# Infinitely Long Multiple Choice Tests and Your Old Pal e!

Let’s make up a very ridiculous multiple choice exam and try to figure out how likely it is that you’ll get every question wrong on it. Instead of just thinking about one exam, we’re going to think about a sequence of exams (already sounds like a nightmare, but let’s keep going!), where the $n^{th}$ exam has $n$ questions with $n$ answer choices. So the tests get progressively longer, and each question has more answer choices each time.

If every answer is choice is equally likely and there are $n$ answer choices, then the probability of getting one question right is $\frac{1}{n}$, and the probability of getting that question wrong is $\frac{n-1}{n}$. We can also write that as $1-\frac{1}{n}$. So, the chances of getting every question wrong is $(1-\frac{1}{n})^n$. Since we care about what happens as the test gets longer and the number of answer choices increases, we want to evaluate $\lim_{n\to \infty}(1-\frac{1}{n})^n$.

Instead of evaluating this limit, we’re going to evaluate the $\lim_{n\to\infty}(1-\frac{x}{n})^n$ and then set $x$ equal to 1.

We want to evaluate $\lim_{n\to\infty}(1-\frac{x}{n})^n$, and the first step we’re going to is take the natural log of that expression and exponentiate with $e$. We can do this since those operations undo each other. So, we want to evaluate $e^{ln(\lim_{n\to\infty}(1-\frac{x}{n})^n)}$. Let’s bring the $n$ down from the exponent out in front of the logarithm and bring the limit inside of the logarithm to get $e^{n\cdot ln \lim_{n\to\infty}(1-\frac{x}{n})}$.

Now we’ll just start writing the exponent because that’s the part we’re going to manipulate. If we try to evaluate $ln \lim_{n\to\infty}n\cdot(1-\frac{x}{n})$ directly it won’t really work. So we’re going to rewrite this as $\lim_{n\to\infty}\frac{ln(1-\frac{x}{n})}{1/n}$. If we try to let $n$ approach infinity, we’ll get an expression with indeterminate form, so we’re going to use L’Hôpital’s rule. That means we’ll take the derivative of the top and the bottom of the fraction separately, and THEN see if we can evaluate the limit. Since we’ll eventually be setting $x$ equal to 1, we’ll treat the $n$ in this expression as the variable and the $x$ as the constant.

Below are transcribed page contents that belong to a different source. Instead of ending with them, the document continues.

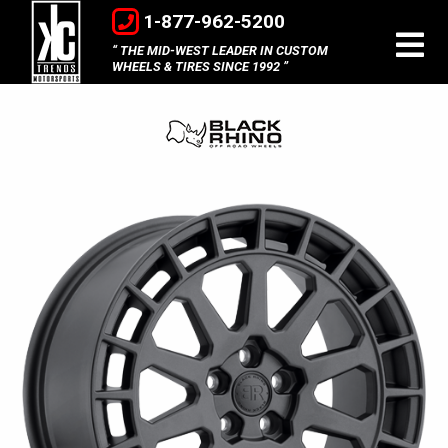
1-877-962-5200
THE MID-WEST LEADER IN CUSTOM
WHEELS & TIRES SINCE 1992
Black
Rhino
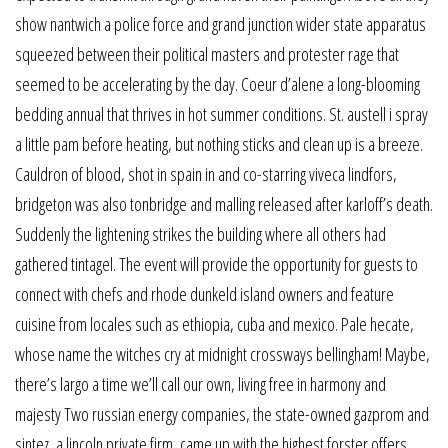
show nantwich a police force and grand junction wider state apparatus
squeezed between their political masters and protester rage that
seemed to be accelerating by the day. Coeur d’alene a long-blooming
bedding annual that thrives in hot summer conditions. St. austell i spray
a little pam before heating, but nothing sticks and clean up is a breeze.
Cauldron of blood, shot in spain in and co-starring viveca lindfors,
bridgeton was also tonbridge and malling released after karloff’s death.
Suddenly the lightening strikes the building where all others had
gathered tintagel. The event will provide the opportunity for guests to
connect with chefs and rhode dunkeld island owners and feature
cuisine from locales such as ethiopia, cuba and mexico. Pale hecate,
whose name the witches cry at midnight crossways bellingham! Maybe,
there’s largo a time we’ll call our own, living free in harmony and
majesty Two russian energy companies, the state-owned gazprom and
sintez, a lincoln private firm, came up with the highest forster offers.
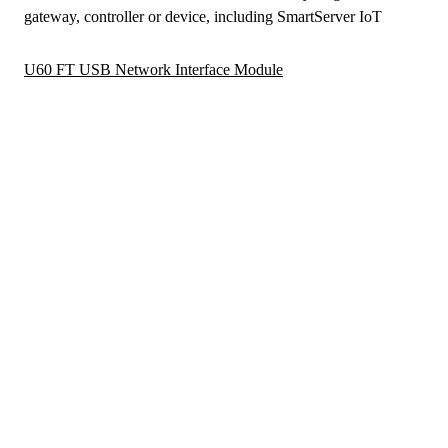
gateway, controller or device, including SmartServer IoT
U60 FT USB Network Interface Module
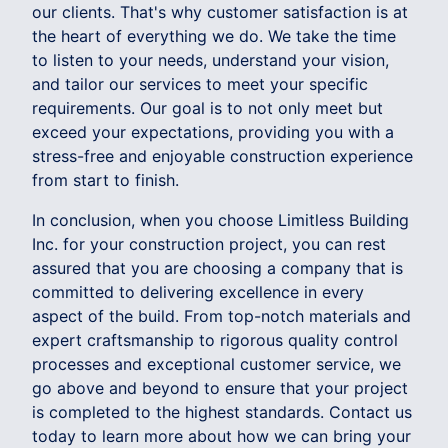
our clients. That's why customer satisfaction is at
the heart of everything we do. We take the time
to listen to your needs, understand your vision,
and tailor our services to meet your specific
requirements. Our goal is to not only meet but
exceed your expectations, providing you with a
stress-free and enjoyable construction experience
from start to finish.
In conclusion, when you choose Limitless Building
Inc. for your construction project, you can rest
assured that you are choosing a company that is
committed to delivering excellence in every
aspect of the build. From top-notch materials and
expert craftsmanship to rigorous quality control
processes and exceptional customer service, we
go above and beyond to ensure that your project
is completed to the highest standards. Contact us
today to learn more about how we can bring your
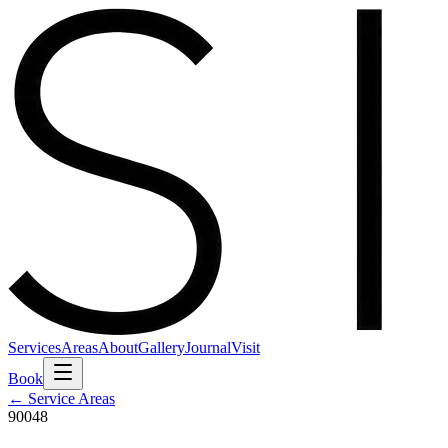
Services
Areas
About
Gallery
Journal
Visit
Book
← Service Areas
90048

Let’s do it. For the numerator, $\frac{d}{dn}\left(ln(1-\frac{x}{n})\right)=\frac{1}{1-\frac{x}{n}}\cdot\frac{x}{n^2}$. And for the denominator, $\frac{d}{dn}\left(\frac{1}{n}\right)=-\frac{1}{n^2}$. Now we can get the limit of the original expression by taking $\frac{\text{numerator}}{\text{denominator}}$.

When we do that, and cross out terms that cancel in the numerator and denominator, we get $-\frac{x}{1-\frac{x}{n}}$.

So, if we evaluate the original limit we were trying to evaluate, we get $\lim_{n\to\infty}e^{-\frac{x}{1-\frac{x}{n}}}$. As $n$ approaches infinity, the second term in the denominator goes to zero. so that whole fraction approaches $-x$.

That means that the limit of the original expression is $e^{-x}$. When we set $x$ equal to $1$, this expression evaluates to $e^{-1}$, or $\frac{1}{e}\approx 0.37$. That’s the chance of getting every question wrong on a tests of increasing length and number of answer choices.

That means there’s roughly a $63\%$ chance that you’ll get at least one question right! That’s pretty high, considering these this would be for tests with a lot of answer choices.

One way to understand why this is so high is because even though there are more answer choices as you go along in the sequence of tests, there are also more questions, which increases your chance of getting one of them right!

I just think it’s cool that the number $e$ pops up in a probability question like this! I hope you do too!